VIDEO: Community Benefit launch

The value of the nonprofit tax exemption is worth tens of billions to hospitals. But what are we getting back in exchange for this hefty tax break? The Lown Institute recently released their community benefit results, including an analysis of which hospitals are spending their fair share on charity care and community investment. Watch the video below for a discussion of community benefit standards, hospital billing practices, and fair share spending with health policy experts.

Featuring:

  • Sara Rosenbaum, Harold and Jane Hirsh Professor of Health Law and Policy at George Washington University
  • Marty Makary, physician and public policy researcher at Johns Hopkins University
  • Vikas Saini, president of the Lown Institute
  • Shannon Brownlee, special advisor to the president at the Lown Institute

History of the community benefit requirement

How did nonprofit tax exemptions become tied to community benefit spending? Rosenbaum oriented viewers with a short history of hospital community benefit requirements. In the 1950s, the IRS required hospitals to maintain an emergency department open to all and provide charity care in order to be considered nonprofits. A big policy change came in 1969, when the Nixon administration eliminated these requirements and created a new amorphous category called “Community Benefit.”

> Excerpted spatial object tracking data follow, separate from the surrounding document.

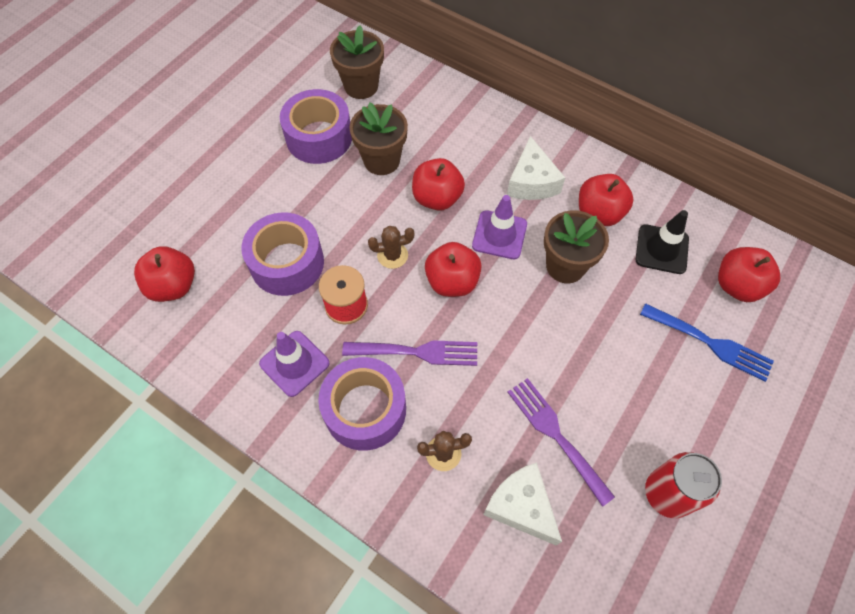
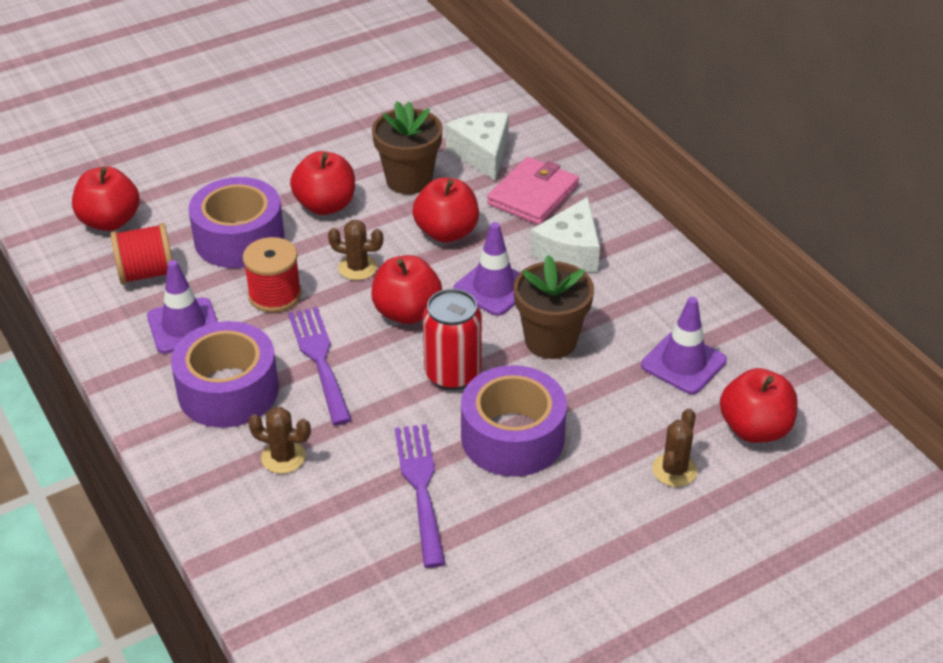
camera: 25 degrees right, 20 degrees down
purple tape [280,89,352,164] -> purple tape moved to [461,365,567,477]
brown flower pot [330,26,384,99] -> none
purple fork [342,340,477,366] -> purple fork turned 135 degrees counterclockwise [288,307,352,425]
white cheese [483,462,562,546] -> white cheese moved to [446,113,509,181]
red apple [579,174,634,226] -> red apple moved to [290,151,355,215]
black traffic cone [636,210,689,274] -> purple traffic cone [641,297,727,394]
blue fork [640,303,774,382] -> brown cactus [652,409,697,487]
red can [645,452,722,518] -> red can moved to [423,289,482,390]
none -> red spool [110,223,172,284]
none -> pink wallet [487,157,579,225]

The Nixon administration said to hospitals, “You all just do things that you believe will benefit the community and we will give you tax-exempt status.” It was an enormous deregulatory move.

Sara Rosenbaum

In the early 2000s, reports of egregious billing and collection practices were coming to light. Congressman Chuck Grassley pushed the IRS to do more, which led to the agency developing new reporting requirements, and breaking Community Benefit into meaningful categories. At the same time, the Affordable Care Act created more changes to the community benefit requirement, barring unreasonable collection practices and requiring hospitals to identify community health needs through regular needs assessments.

Yet despite these additional regulations, there is still a lack of accountability for hospitals to serve their communities. Rosenbaum estimated that the nonprofit tax exemption is likely worth close to $50 billion today. This is especially important for state and local governments, since the value of sales and property taxes are substantial.

Improving hospital accountability

Results from the Lown Hospitals Index show that most nonprofit hospitals aren’t spending their fair share on community health, given the value of their tax exemption. Some of the largest and most prestigious hospitals have the largest deficits, although other large hospitals like Boston Medical Center in Boston and Mount Sinai in NYC are pulling their weight — showing that it can be done.

Marty Makary, who led the Johns Hopkins University billing quality project, asserted that transparency is helping improve accountability for hospital billing practices. Since their team released their dashboard, two dozen hospitals have reached out wanting to know how they can improve.

Some hospital leaders have tried to understand their billing practices, and some immediately stop those practices. That’s good behavior the market should reward.

Marty Makary

However, hospital consolidation can be a threat to accountability, said Makary. If there’s only one hospital in a state, they don’t have to change their prices, regardless of the reporting requirements.

There also needs to be a shift in mindset, a broader understanding that a hospital’s billing quality is just as important to patients as their quality of care. We have a $3 trillion health care system but we spend less than $100 on measuring the billing quality of hospitals, said Makary. We need to invest more in making these numbers public.

If we can sequence the full human genome, we should be able to make hospital prices easily available.

Marty Makary

The tax exemption for nonprofit hospitals, while not the best use of tax dollars, is likely not going anywhere soon. However, there are other ways state and federal actors could improve accountability. Rosenbaum identified three key areas in need of change around community benefit.

First, the need for a connection between community need and community benefit spending. Currently hospitals are required to conduct community health needs assessments to identify the most pressing community health priorities. However, there are no requirements for hospitals to target their community benefit spending around these specific needs (at least, in most states). This is a critical gap in regulation that has to be filled.

Second, the need to consider more seriously what ought to count as a community benefit. The Lown Index analysis excluded certain IRS categories of community benefit spending that don’t provide a direct benefit to communities, or for which hospitals are already reimbursed. There is more discussion to be had on whether Medicaid shortfall or research spending should really be considered a community benefit.

Lastly, if we’re interested in transparency, we should require that community benefit spending be reported at the facility level. Many nonprofit hospitals report their spending on IRS Form 990 on a system-wide level, making it basically impossible for communities to know what their hospital is spending on them.

Hospitals should be expected to do good…to make contributions to society, no matter their tax status.

Sara Rosenbaum

The guests were optimistic that we’re on the path to change. There appears to be bipartisan consensus that hospitals need to be more transparent about their community benefit spending and billing practices. The largest barrier to change is the power of the hospital lobby, said Makary. They are well-funded and motivated to oppose any measures that could reduce hospital revenue. But the tide may be turning, especially with support not only from legislators across the aisle, but even hospital leaders who want to do right by their patients and communities.